Task prompt — Go through the data and count each line that has the string "widget". Give that count alone.

Saved entries
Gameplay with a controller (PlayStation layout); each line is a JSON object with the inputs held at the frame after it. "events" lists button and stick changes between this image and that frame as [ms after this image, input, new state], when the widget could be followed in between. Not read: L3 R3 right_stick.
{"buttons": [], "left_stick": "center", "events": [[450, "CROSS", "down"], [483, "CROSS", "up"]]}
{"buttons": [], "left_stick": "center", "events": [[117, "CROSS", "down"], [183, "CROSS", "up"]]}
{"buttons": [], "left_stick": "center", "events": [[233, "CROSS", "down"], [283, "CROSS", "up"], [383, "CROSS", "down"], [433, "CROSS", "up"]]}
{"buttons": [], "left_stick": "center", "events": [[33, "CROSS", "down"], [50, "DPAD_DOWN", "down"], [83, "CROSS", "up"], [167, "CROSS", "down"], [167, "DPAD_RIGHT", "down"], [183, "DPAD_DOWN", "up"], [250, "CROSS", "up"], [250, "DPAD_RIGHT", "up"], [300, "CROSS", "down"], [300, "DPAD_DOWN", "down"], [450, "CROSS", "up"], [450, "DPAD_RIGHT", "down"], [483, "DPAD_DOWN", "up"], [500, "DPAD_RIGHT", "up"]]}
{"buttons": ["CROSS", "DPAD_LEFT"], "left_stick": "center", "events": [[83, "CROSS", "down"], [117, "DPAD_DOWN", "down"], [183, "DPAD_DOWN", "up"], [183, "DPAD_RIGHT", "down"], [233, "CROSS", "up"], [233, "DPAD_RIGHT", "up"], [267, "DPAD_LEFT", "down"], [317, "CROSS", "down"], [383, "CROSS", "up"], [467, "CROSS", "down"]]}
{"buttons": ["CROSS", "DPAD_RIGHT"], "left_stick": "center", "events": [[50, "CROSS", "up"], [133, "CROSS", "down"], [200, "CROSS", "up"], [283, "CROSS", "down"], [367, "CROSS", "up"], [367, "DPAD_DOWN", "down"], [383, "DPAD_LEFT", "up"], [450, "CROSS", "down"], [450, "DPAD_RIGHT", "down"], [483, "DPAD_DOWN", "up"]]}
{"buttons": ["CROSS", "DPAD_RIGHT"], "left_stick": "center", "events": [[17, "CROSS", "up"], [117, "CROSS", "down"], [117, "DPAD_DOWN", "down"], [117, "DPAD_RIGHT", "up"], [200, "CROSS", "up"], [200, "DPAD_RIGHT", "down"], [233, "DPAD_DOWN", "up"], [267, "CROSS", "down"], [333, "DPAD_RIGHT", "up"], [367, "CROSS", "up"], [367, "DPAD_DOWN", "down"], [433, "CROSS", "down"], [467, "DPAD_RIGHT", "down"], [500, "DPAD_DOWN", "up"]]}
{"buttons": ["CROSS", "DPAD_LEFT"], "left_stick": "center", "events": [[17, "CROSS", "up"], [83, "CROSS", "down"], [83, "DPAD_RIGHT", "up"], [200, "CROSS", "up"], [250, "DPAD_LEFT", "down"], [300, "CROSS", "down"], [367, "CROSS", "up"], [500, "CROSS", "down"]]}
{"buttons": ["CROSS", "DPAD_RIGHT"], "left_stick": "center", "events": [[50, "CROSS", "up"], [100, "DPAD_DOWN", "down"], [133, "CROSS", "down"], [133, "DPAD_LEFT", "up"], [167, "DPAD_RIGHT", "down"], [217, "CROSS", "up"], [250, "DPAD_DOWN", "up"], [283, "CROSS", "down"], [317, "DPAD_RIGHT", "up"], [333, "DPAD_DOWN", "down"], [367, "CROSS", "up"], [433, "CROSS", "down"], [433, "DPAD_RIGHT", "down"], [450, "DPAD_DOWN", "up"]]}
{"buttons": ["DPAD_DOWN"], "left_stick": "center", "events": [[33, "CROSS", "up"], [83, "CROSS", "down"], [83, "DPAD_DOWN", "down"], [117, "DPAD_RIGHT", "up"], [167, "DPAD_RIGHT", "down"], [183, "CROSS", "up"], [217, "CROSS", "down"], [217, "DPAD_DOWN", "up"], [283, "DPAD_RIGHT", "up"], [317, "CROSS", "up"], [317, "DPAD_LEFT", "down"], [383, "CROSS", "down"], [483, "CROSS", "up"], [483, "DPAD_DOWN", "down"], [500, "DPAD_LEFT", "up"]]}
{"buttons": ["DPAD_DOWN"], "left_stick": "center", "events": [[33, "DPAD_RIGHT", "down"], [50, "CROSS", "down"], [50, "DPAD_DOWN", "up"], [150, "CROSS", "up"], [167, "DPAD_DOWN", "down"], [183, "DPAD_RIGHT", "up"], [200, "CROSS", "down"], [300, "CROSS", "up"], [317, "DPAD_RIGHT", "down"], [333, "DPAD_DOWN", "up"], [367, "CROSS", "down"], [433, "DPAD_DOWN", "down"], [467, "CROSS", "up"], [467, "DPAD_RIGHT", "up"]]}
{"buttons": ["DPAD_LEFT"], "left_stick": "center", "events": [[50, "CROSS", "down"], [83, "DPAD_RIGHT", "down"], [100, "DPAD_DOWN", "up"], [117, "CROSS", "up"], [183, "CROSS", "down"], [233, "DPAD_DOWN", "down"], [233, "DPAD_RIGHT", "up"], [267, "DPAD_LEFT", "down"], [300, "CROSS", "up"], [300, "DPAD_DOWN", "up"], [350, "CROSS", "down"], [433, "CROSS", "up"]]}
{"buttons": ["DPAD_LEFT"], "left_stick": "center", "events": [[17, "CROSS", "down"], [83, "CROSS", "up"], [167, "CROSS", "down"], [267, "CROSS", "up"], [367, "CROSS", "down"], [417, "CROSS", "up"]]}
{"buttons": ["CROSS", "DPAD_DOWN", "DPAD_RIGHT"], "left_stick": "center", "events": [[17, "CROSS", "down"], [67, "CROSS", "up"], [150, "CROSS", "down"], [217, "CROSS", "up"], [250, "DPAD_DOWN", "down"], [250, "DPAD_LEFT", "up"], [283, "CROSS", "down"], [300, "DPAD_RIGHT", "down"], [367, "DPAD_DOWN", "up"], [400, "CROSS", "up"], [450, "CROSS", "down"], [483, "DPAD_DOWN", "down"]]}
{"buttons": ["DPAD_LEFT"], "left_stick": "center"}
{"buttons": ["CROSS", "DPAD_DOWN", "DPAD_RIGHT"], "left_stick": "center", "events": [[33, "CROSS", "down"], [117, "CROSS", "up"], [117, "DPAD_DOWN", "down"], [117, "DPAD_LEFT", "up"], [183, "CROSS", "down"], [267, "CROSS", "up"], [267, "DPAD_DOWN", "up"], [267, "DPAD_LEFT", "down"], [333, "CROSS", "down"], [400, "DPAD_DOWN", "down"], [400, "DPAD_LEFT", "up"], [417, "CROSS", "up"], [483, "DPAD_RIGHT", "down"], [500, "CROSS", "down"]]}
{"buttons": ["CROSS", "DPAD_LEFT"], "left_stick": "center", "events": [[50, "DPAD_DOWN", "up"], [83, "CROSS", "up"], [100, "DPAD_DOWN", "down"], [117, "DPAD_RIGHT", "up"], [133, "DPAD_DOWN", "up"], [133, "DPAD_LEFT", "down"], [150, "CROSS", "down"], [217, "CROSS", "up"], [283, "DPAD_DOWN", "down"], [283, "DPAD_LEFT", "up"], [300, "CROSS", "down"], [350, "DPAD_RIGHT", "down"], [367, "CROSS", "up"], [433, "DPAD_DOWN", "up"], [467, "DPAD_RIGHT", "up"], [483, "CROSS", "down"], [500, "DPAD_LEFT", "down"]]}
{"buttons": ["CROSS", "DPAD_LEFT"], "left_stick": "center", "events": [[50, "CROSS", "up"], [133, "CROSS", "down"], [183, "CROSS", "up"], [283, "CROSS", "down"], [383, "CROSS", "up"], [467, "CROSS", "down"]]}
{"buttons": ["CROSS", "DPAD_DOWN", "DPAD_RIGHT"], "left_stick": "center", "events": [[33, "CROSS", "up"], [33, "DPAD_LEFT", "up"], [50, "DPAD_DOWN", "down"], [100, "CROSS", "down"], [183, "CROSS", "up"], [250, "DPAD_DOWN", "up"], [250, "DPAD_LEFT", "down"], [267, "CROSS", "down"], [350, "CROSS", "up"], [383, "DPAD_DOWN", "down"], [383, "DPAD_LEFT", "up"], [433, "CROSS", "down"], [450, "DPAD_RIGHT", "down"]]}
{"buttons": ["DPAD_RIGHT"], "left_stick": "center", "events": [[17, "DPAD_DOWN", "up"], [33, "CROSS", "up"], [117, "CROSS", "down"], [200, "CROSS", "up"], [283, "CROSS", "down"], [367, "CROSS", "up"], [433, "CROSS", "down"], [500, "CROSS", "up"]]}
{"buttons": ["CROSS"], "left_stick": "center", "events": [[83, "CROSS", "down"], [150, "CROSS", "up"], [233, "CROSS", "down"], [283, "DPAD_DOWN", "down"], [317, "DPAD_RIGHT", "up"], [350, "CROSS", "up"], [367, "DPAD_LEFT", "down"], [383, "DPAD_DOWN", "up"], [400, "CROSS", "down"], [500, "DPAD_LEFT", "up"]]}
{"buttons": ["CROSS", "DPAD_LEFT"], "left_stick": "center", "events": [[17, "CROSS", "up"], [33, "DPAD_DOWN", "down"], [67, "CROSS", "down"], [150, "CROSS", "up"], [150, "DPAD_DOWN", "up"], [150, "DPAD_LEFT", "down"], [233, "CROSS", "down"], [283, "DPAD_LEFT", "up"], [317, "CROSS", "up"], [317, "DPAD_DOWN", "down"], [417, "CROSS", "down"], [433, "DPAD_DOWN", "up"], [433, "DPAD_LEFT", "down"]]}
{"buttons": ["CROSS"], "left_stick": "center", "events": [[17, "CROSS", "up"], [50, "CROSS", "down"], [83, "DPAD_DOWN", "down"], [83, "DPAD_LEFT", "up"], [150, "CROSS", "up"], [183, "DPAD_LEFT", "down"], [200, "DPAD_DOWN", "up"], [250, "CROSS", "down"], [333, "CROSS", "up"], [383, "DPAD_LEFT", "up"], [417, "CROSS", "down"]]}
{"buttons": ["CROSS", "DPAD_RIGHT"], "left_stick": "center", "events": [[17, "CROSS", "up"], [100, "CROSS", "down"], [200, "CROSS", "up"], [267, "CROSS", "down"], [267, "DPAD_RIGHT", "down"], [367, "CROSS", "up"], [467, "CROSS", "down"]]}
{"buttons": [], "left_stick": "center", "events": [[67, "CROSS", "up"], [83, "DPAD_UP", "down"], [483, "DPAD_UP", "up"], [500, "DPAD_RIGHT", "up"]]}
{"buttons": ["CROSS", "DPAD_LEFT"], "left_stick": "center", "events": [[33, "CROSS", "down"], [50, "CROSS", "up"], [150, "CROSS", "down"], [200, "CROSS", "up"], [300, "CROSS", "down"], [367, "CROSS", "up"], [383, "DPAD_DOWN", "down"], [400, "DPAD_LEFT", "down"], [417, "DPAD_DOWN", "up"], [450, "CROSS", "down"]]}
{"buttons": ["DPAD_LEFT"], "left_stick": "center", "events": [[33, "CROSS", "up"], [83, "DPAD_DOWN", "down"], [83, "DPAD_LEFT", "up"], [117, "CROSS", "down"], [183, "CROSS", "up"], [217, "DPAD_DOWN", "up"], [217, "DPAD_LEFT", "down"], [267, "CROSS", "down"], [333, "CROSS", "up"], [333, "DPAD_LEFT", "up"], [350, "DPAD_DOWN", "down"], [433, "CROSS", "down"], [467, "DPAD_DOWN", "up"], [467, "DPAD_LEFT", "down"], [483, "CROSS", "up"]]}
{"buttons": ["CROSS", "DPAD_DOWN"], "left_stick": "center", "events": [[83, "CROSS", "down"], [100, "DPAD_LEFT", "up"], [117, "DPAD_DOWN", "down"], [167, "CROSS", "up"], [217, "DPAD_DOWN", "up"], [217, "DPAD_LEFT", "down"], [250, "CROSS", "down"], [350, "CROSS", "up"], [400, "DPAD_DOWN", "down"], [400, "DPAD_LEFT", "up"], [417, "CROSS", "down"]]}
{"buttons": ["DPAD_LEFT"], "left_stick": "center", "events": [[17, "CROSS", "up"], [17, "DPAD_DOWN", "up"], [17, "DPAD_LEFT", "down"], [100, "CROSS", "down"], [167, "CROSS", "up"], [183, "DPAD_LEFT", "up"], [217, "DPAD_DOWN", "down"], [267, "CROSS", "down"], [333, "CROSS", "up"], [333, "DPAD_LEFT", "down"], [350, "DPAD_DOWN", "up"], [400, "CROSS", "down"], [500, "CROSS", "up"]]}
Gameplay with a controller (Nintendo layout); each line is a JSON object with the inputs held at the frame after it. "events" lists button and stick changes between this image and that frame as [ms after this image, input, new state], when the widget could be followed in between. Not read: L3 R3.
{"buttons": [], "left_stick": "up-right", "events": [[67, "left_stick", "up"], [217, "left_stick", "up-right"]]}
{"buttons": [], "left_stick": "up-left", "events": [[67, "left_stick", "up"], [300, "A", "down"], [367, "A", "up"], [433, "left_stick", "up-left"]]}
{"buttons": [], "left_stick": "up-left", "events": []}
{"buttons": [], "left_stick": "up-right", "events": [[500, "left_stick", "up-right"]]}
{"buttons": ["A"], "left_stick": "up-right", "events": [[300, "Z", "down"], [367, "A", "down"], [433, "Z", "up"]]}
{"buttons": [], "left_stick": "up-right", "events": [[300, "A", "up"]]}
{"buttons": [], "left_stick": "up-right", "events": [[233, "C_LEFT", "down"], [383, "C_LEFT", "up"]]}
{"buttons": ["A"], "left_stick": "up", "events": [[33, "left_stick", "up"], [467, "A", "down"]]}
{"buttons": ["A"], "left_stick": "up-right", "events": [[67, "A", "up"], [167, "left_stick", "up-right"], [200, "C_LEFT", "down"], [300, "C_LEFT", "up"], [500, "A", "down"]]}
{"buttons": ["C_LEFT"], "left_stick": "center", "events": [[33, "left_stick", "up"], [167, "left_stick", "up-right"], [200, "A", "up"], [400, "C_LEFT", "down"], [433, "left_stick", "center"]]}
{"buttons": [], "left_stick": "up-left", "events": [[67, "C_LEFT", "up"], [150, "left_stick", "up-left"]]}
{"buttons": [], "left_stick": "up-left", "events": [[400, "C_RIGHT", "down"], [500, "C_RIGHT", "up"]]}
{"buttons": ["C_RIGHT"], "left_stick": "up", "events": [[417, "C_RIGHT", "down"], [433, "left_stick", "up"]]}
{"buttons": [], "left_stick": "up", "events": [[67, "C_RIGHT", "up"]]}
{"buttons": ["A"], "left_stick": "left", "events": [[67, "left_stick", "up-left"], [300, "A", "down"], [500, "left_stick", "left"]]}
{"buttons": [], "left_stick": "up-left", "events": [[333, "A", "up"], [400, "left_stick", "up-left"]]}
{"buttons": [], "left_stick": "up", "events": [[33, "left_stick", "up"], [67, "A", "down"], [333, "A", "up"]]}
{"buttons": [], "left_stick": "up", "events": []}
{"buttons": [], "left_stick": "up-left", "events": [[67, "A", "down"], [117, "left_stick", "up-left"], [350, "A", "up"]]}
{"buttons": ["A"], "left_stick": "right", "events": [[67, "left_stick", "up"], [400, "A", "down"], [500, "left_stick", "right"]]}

Answer to this problem — 2